*Your goal*: Look through the records below for the line with "RECT 1.005000 1.450000" and the line with "RECT 3.035000 -0.085000", then return those lines and all lines between, exactly.

*Data provided*:

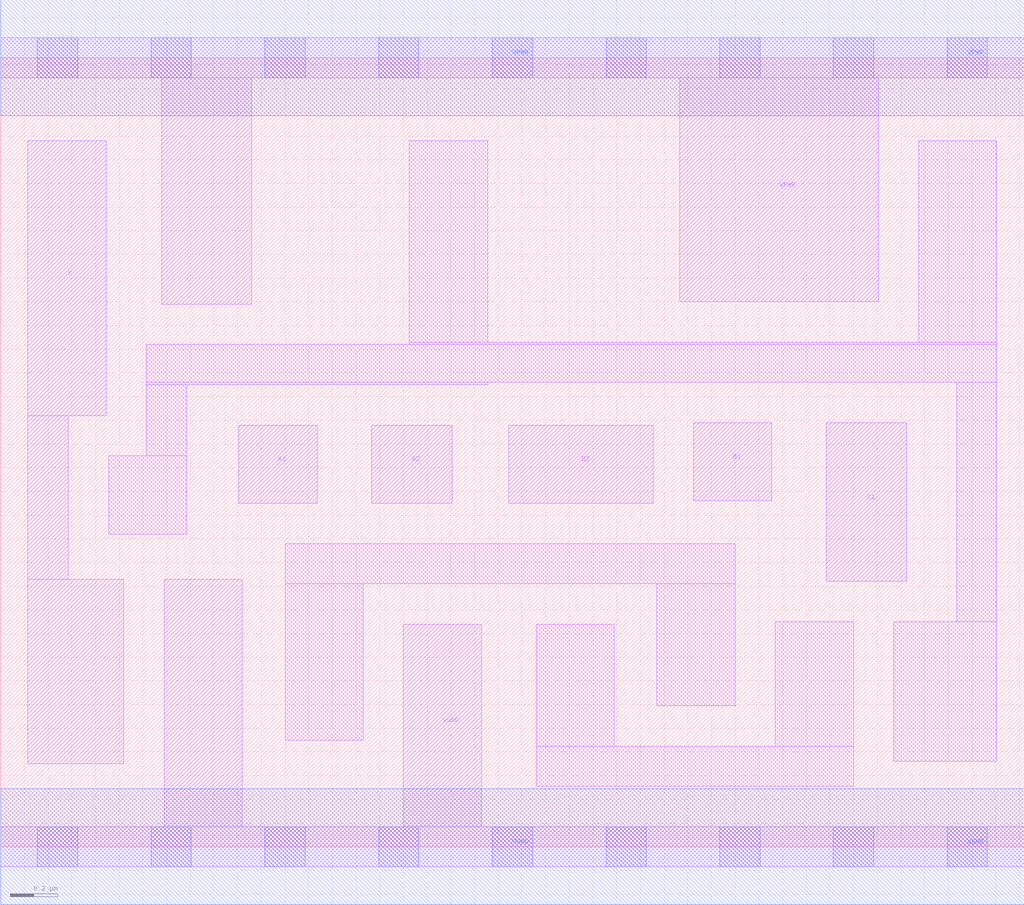
<source format=lef>
# Copyright 2020 The SkyWater PDK Authors
#
# Licensed under the Apache License, Version 2.0 (the "License");
# you may not use this file except in compliance with the License.
# You may obtain a copy of the License at
#
#     https://www.apache.org/licenses/LICENSE-2.0
#
# Unless required by applicable law or agreed to in writing, software
# distributed under the License is distributed on an "AS IS" BASIS,
# WITHOUT WARRANTIES OR CONDITIONS OF ANY KIND, either express or implied.
# See the License for the specific language governing permissions and
# limitations under the License.
#
# SPDX-License-Identifier: Apache-2.0

VERSION 5.7 ;
  NAMESCASESENSITIVE ON ;
  NOWIREEXTENSIONATPIN ON ;
  DIVIDERCHAR "/" ;
  BUSBITCHARS "[]" ;
UNITS
  DATABASE MICRONS 200 ;
END UNITS
MACRO sky130_fd_sc_ms__o221a_1
  CLASS CORE ;
  SOURCE USER ;
  FOREIGN sky130_fd_sc_ms__o221a_1 ;
  ORIGIN  0.000000  0.000000 ;
  SIZE  4.320000 BY  3.330000 ;
  SYMMETRY X Y ;
  SITE unit ;
  PIN A1
    ANTENNAGATEAREA  0.276000 ;
    DIRECTION INPUT ;
    USE SIGNAL ;
    PORT
      LAYER li1 ;
        RECT 1.005000 1.450000 1.335000 1.780000 ;
    END
  END A1
  PIN A2
    ANTENNAGATEAREA  0.276000 ;
    DIRECTION INPUT ;
    USE SIGNAL ;
    PORT
      LAYER li1 ;
        RECT 1.565000 1.450000 1.905000 1.780000 ;
    END
  END A2
  PIN B1
    ANTENNAGATEAREA  0.276000 ;
    DIRECTION INPUT ;
    USE SIGNAL ;
    PORT
      LAYER li1 ;
        RECT 2.925000 1.460000 3.255000 1.790000 ;
    END
  END B1
  PIN B2
    ANTENNAGATEAREA  0.276000 ;
    DIRECTION INPUT ;
    USE SIGNAL ;
    PORT
      LAYER li1 ;
        RECT 2.145000 1.450000 2.755000 1.780000 ;
    END
  END B2
  PIN C1
    ANTENNAGATEAREA  0.276000 ;
    DIRECTION INPUT ;
    USE SIGNAL ;
    PORT
      LAYER li1 ;
        RECT 3.485000 1.120000 3.825000 1.790000 ;
    END
  END C1
  PIN X
    ANTENNADIFFAREA  0.524500 ;
    DIRECTION OUTPUT ;
    USE SIGNAL ;
    PORT
      LAYER li1 ;
        RECT 0.115000 0.350000 0.520000 1.130000 ;
        RECT 0.115000 1.130000 0.285000 1.820000 ;
        RECT 0.115000 1.820000 0.445000 2.980000 ;
    END
  END X
  PIN VGND
    DIRECTION INOUT ;
    USE GROUND ;
    PORT
      LAYER li1 ;
        RECT 0.000000 -0.085000 4.320000 0.085000 ;
        RECT 0.690000  0.085000 1.020000 1.130000 ;
        RECT 1.700000  0.085000 2.030000 0.940000 ;
      LAYER mcon ;
        RECT 0.155000 -0.085000 0.325000 0.085000 ;
        RECT 0.635000 -0.085000 0.805000 0.085000 ;
        RECT 1.115000 -0.085000 1.285000 0.085000 ;
        RECT 1.595000 -0.085000 1.765000 0.085000 ;
        RECT 2.075000 -0.085000 2.245000 0.085000 ;
        RECT 2.555000 -0.085000 2.725000 0.085000 ;
        RECT 3.035000 -0.085000 3.205000 0.085000 ;
        RECT 3.515000 -0.085000 3.685000 0.085000 ;
        RECT 3.995000 -0.085000 4.165000 0.085000 ;
      LAYER met1 ;
        RECT 0.000000 -0.245000 4.320000 0.245000 ;
    END
  END VGND
  PIN VPWR
    DIRECTION INOUT ;
    USE POWER ;
    PORT
      LAYER li1 ;
        RECT 0.000000 3.245000 4.320000 3.415000 ;
        RECT 0.680000 2.290000 1.060000 3.245000 ;
        RECT 2.865000 2.300000 3.705000 3.245000 ;
      LAYER mcon ;
        RECT 0.155000 3.245000 0.325000 3.415000 ;
        RECT 0.635000 3.245000 0.805000 3.415000 ;
        RECT 1.115000 3.245000 1.285000 3.415000 ;
        RECT 1.595000 3.245000 1.765000 3.415000 ;
        RECT 2.075000 3.245000 2.245000 3.415000 ;
        RECT 2.555000 3.245000 2.725000 3.415000 ;
        RECT 3.035000 3.245000 3.205000 3.415000 ;
        RECT 3.515000 3.245000 3.685000 3.415000 ;
        RECT 3.995000 3.245000 4.165000 3.415000 ;
      LAYER met1 ;
        RECT 0.000000 3.085000 4.320000 3.575000 ;
    END
  END VPWR
  OBS
    LAYER li1 ;
      RECT 0.455000 1.320000 0.785000 1.650000 ;
      RECT 0.615000 1.650000 0.785000 1.950000 ;
      RECT 0.615000 1.950000 2.055000 1.960000 ;
      RECT 0.615000 1.960000 4.205000 2.120000 ;
      RECT 1.200000 0.450000 1.530000 1.110000 ;
      RECT 1.200000 1.110000 3.100000 1.280000 ;
      RECT 1.725000 2.120000 4.205000 2.130000 ;
      RECT 1.725000 2.130000 2.055000 2.980000 ;
      RECT 2.260000 0.255000 3.600000 0.425000 ;
      RECT 2.260000 0.425000 2.590000 0.940000 ;
      RECT 2.770000 0.595000 3.100000 1.110000 ;
      RECT 3.270000 0.425000 3.600000 0.950000 ;
      RECT 3.770000 0.360000 4.205000 0.950000 ;
      RECT 3.875000 2.130000 4.205000 2.980000 ;
      RECT 4.035000 0.950000 4.205000 1.960000 ;
  END
END sky130_fd_sc_ms__o221a_1

</source>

*Solution below*:
        RECT 1.005000 1.450000 1.335000 1.780000 ;
    END
  END A1
  PIN A2
    ANTENNAGATEAREA  0.276000 ;
    DIRECTION INPUT ;
    USE SIGNAL ;
    PORT
      LAYER li1 ;
        RECT 1.565000 1.450000 1.905000 1.780000 ;
    END
  END A2
  PIN B1
    ANTENNAGATEAREA  0.276000 ;
    DIRECTION INPUT ;
    USE SIGNAL ;
    PORT
      LAYER li1 ;
        RECT 2.925000 1.460000 3.255000 1.790000 ;
    END
  END B1
  PIN B2
    ANTENNAGATEAREA  0.276000 ;
    DIRECTION INPUT ;
    USE SIGNAL ;
    PORT
      LAYER li1 ;
        RECT 2.145000 1.450000 2.755000 1.780000 ;
    END
  END B2
  PIN C1
    ANTENNAGATEAREA  0.276000 ;
    DIRECTION INPUT ;
    USE SIGNAL ;
    PORT
      LAYER li1 ;
        RECT 3.485000 1.120000 3.825000 1.790000 ;
    END
  END C1
  PIN X
    ANTENNADIFFAREA  0.524500 ;
    DIRECTION OUTPUT ;
    USE SIGNAL ;
    PORT
      LAYER li1 ;
        RECT 0.115000 0.350000 0.520000 1.130000 ;
        RECT 0.115000 1.130000 0.285000 1.820000 ;
        RECT 0.115000 1.820000 0.445000 2.980000 ;
    END
  END X
  PIN VGND
    DIRECTION INOUT ;
    USE GROUND ;
    PORT
      LAYER li1 ;
        RECT 0.000000 -0.085000 4.320000 0.085000 ;
        RECT 0.690000  0.085000 1.020000 1.130000 ;
        RECT 1.700000  0.085000 2.030000 0.940000 ;
      LAYER mcon ;
        RECT 0.155000 -0.085000 0.325000 0.085000 ;
        RECT 0.635000 -0.085000 0.805000 0.085000 ;
        RECT 1.115000 -0.085000 1.285000 0.085000 ;
        RECT 1.595000 -0.085000 1.765000 0.085000 ;
        RECT 2.075000 -0.085000 2.245000 0.085000 ;
        RECT 2.555000 -0.085000 2.725000 0.085000 ;
        RECT 3.035000 -0.085000 3.205000 0.085000 ;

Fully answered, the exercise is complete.